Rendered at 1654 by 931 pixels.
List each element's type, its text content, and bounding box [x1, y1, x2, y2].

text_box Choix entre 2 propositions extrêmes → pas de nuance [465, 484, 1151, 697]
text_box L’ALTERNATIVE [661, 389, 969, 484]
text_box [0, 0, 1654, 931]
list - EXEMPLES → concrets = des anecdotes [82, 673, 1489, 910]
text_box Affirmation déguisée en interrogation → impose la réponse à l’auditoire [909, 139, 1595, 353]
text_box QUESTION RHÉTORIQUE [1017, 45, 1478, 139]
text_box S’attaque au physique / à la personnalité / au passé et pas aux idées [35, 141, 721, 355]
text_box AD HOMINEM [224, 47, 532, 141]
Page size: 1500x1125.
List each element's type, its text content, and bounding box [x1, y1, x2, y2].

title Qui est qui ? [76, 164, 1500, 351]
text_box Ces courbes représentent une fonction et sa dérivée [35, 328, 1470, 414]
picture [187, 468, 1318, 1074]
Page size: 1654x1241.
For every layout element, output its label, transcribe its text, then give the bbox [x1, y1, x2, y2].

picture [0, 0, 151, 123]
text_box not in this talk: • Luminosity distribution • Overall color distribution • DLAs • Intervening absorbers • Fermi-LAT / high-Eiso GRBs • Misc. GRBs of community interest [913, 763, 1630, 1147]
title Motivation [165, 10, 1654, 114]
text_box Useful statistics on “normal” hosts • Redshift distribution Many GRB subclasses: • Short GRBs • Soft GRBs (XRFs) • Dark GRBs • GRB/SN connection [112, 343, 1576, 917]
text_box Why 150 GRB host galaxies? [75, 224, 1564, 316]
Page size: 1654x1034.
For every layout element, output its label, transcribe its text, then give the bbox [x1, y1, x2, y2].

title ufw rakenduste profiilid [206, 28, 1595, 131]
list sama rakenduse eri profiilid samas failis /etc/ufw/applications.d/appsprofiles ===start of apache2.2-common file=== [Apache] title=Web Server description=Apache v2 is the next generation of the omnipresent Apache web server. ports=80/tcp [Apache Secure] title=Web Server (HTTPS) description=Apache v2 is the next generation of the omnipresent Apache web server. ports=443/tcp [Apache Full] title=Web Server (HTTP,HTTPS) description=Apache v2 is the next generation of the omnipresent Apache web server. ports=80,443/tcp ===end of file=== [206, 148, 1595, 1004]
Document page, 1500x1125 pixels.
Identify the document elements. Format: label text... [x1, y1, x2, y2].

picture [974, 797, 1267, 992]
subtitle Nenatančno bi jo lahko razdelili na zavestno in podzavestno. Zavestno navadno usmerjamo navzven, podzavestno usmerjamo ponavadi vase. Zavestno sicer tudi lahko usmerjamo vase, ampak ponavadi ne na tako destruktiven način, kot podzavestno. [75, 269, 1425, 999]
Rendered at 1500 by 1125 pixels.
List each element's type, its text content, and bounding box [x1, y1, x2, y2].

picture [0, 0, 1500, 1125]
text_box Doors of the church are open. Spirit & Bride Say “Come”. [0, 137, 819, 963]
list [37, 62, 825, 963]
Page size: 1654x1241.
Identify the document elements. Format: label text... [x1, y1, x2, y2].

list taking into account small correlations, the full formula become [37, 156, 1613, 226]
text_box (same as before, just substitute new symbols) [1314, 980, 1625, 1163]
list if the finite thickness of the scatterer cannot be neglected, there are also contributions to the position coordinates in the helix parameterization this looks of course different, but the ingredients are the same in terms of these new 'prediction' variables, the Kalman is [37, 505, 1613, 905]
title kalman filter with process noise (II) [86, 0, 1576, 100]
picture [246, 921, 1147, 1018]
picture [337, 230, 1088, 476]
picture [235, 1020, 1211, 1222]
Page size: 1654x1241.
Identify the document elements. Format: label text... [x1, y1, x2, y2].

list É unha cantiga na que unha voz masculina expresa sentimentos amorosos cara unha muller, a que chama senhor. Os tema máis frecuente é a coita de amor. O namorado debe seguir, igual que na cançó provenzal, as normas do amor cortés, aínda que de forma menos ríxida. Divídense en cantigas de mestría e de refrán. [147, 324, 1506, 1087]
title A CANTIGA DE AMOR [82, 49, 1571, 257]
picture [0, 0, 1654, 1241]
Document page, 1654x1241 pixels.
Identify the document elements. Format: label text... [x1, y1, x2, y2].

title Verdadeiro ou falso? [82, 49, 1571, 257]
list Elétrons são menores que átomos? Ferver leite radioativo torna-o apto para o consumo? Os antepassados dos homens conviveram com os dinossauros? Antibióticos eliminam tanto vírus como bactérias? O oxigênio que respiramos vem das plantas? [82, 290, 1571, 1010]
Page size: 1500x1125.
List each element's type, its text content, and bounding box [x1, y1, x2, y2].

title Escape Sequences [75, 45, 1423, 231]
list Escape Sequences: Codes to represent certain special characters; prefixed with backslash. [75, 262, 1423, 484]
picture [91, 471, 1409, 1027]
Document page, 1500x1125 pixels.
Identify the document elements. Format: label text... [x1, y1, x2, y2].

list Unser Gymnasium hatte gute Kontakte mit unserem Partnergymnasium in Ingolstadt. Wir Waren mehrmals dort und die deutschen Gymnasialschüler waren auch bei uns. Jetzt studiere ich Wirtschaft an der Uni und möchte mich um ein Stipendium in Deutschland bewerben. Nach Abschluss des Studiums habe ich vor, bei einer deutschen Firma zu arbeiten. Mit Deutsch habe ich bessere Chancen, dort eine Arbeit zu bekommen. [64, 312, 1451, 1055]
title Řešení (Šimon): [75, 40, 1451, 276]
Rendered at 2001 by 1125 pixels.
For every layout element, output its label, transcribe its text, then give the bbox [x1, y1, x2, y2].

Job: Write out all of the entries above again, line for line, changing nothing.

Task solution:
Rendered at 1654 by 931 pixels.
List each element's type, its text content, and bounding box [x1, y1, x2, y2].

text_box Choix entre 2 propositions extrêmes → pas de nuance [465, 484, 1151, 697]
text_box L’ALTERNATIVE [661, 389, 969, 484]
text_box [0, 0, 1654, 931]
list - EXEMPLES → concrets = des anecdotes [82, 673, 1489, 910]
text_box Affirmation déguisée en interrogation → impose la réponse à l’auditoire [909, 139, 1595, 353]
text_box QUESTION RHÉTORIQUE [1017, 45, 1478, 139]
text_box S’attaque au physique / à la personnalité / au passé et pas aux idées [35, 141, 721, 355]
text_box AD HOMINEM [224, 47, 532, 141]
Page size: 1500x1125.
List each element's type, its text content, and bounding box [x1, y1, x2, y2].

title Qui est qui ? [76, 164, 1500, 351]
text_box Ces courbes représentent une fonction et sa dérivée [35, 328, 1470, 414]
picture [187, 468, 1318, 1074]
Page size: 1654x1241.
For every layout element, output its label, transcribe its text, then give the bbox [x1, y1, x2, y2].

picture [0, 0, 151, 123]
text_box not in this talk: • Luminosity distribution • Overall color distribution • DLAs • Intervening absorbers • Fermi-LAT / high-Eiso GRBs • Misc. GRBs of community interest [913, 763, 1630, 1147]
title Motivation [165, 10, 1654, 114]
text_box Useful statistics on “normal” hosts • Redshift distribution Many GRB subclasses: • Short GRBs • Soft GRBs (XRFs) • Dark GRBs • GRB/SN connection [112, 343, 1576, 917]
text_box Why 150 GRB host galaxies? [75, 224, 1564, 316]
Page size: 1654x1034.
For every layout element, output its label, transcribe its text, then give the bbox [x1, y1, x2, y2].

title ufw rakenduste profiilid [206, 28, 1595, 131]
list sama rakenduse eri profiilid samas failis /etc/ufw/applications.d/appsprofiles ===start of apache2.2-common file=== [Apache] title=Web Server description=Apache v2 is the next generation of the omnipresent Apache web server. ports=80/tcp [Apache Secure] title=Web Server (HTTPS) description=Apache v2 is the next generation of the omnipresent Apache web server. ports=443/tcp [Apache Full] title=Web Server (HTTP,HTTPS) description=Apache v2 is the next generation of the omnipresent Apache web server. ports=80,443/tcp ===end of file=== [206, 148, 1595, 1004]
Document page, 1500x1125 pixels.
Identify the document elements. Format: label text... [x1, y1, x2, y2].

picture [974, 797, 1267, 992]
subtitle Nenatančno bi jo lahko razdelili na zavestno in podzavestno. Zavestno navadno usmerjamo navzven, podzavestno usmerjamo ponavadi vase. Zavestno sicer tudi lahko usmerjamo vase, ampak ponavadi ne na tako destruktiven način, kot podzavestno. [75, 269, 1425, 999]
Rendered at 1500 by 1125 pixels.
List each element's type, its text content, and bounding box [x1, y1, x2, y2].

picture [0, 0, 1500, 1125]
text_box Doors of the church are open. Spirit & Bride Say “Come”. [0, 137, 819, 963]
list [37, 62, 825, 963]
Page size: 1654x1241.
Identify the document elements. Format: label text... [x1, y1, x2, y2].

list taking into account small correlations, the full formula become [37, 156, 1613, 226]
text_box (same as before, just substitute new symbols) [1314, 980, 1625, 1163]
list if the finite thickness of the scatterer cannot be neglected, there are also contributions to the position coordinates in the helix parameterization this looks of course different, but the ingredients are the same in terms of these new 'prediction' variables, the Kalman is [37, 505, 1613, 905]
title kalman filter with process noise (II) [86, 0, 1576, 100]
picture [246, 921, 1147, 1018]
picture [337, 230, 1088, 476]
picture [235, 1020, 1211, 1222]
Page size: 1654x1241.
Identify the document elements. Format: label text... [x1, y1, x2, y2].

list É unha cantiga na que unha voz masculina expresa sentimentos amorosos cara unha muller, a que chama senhor. Os tema máis frecuente é a coita de amor. O namorado debe seguir, igual que na cançó provenzal, as normas do amor cortés, aínda que de forma menos ríxida. Divídense en cantigas de mestría e de refrán. [147, 324, 1506, 1087]
title A CANTIGA DE AMOR [82, 49, 1571, 257]
picture [0, 0, 1654, 1241]
Document page, 1654x1241 pixels.
Identify the document elements. Format: label text... [x1, y1, x2, y2].

title Verdadeiro ou falso? [82, 49, 1571, 257]
list Elétrons são menores que átomos? Ferver leite radioativo torna-o apto para o consumo? Os antepassados dos homens conviveram com os dinossauros? Antibióticos eliminam tanto vírus como bactérias? O oxigênio que respiramos vem das plantas? [82, 290, 1571, 1010]
Page size: 1500x1125.
List each element's type, its text content, and bounding box [x1, y1, x2, y2].

title Escape Sequences [75, 45, 1423, 231]
list Escape Sequences: Codes to represent certain special characters; prefixed with backslash. [75, 262, 1423, 484]
picture [91, 471, 1409, 1027]
Document page, 1500x1125 pixels.
Identify the document elements. Format: label text... [x1, y1, x2, y2].

list Unser Gymnasium hatte gute Kontakte mit unserem Partnergymnasium in Ingolstadt. Wir Waren mehrmals dort und die deutschen Gymnasialschüler waren auch bei uns. Jetzt studiere ich Wirtschaft an der Uni und möchte mich um ein Stipendium in Deutschland bewerben. Nach Abschluss des Studiums habe ich vor, bei einer deutschen Firma zu arbeiten. Mit Deutsch habe ich bessere Chancen, dort eine Arbeit zu bekommen. [64, 312, 1451, 1055]
title Řešení (Šimon): [75, 40, 1451, 276]
Rendered at 2001 by 1125 pixels.
For every layout element, output its label, transcribe its text, then give the bbox [x1, y1, x2, y2].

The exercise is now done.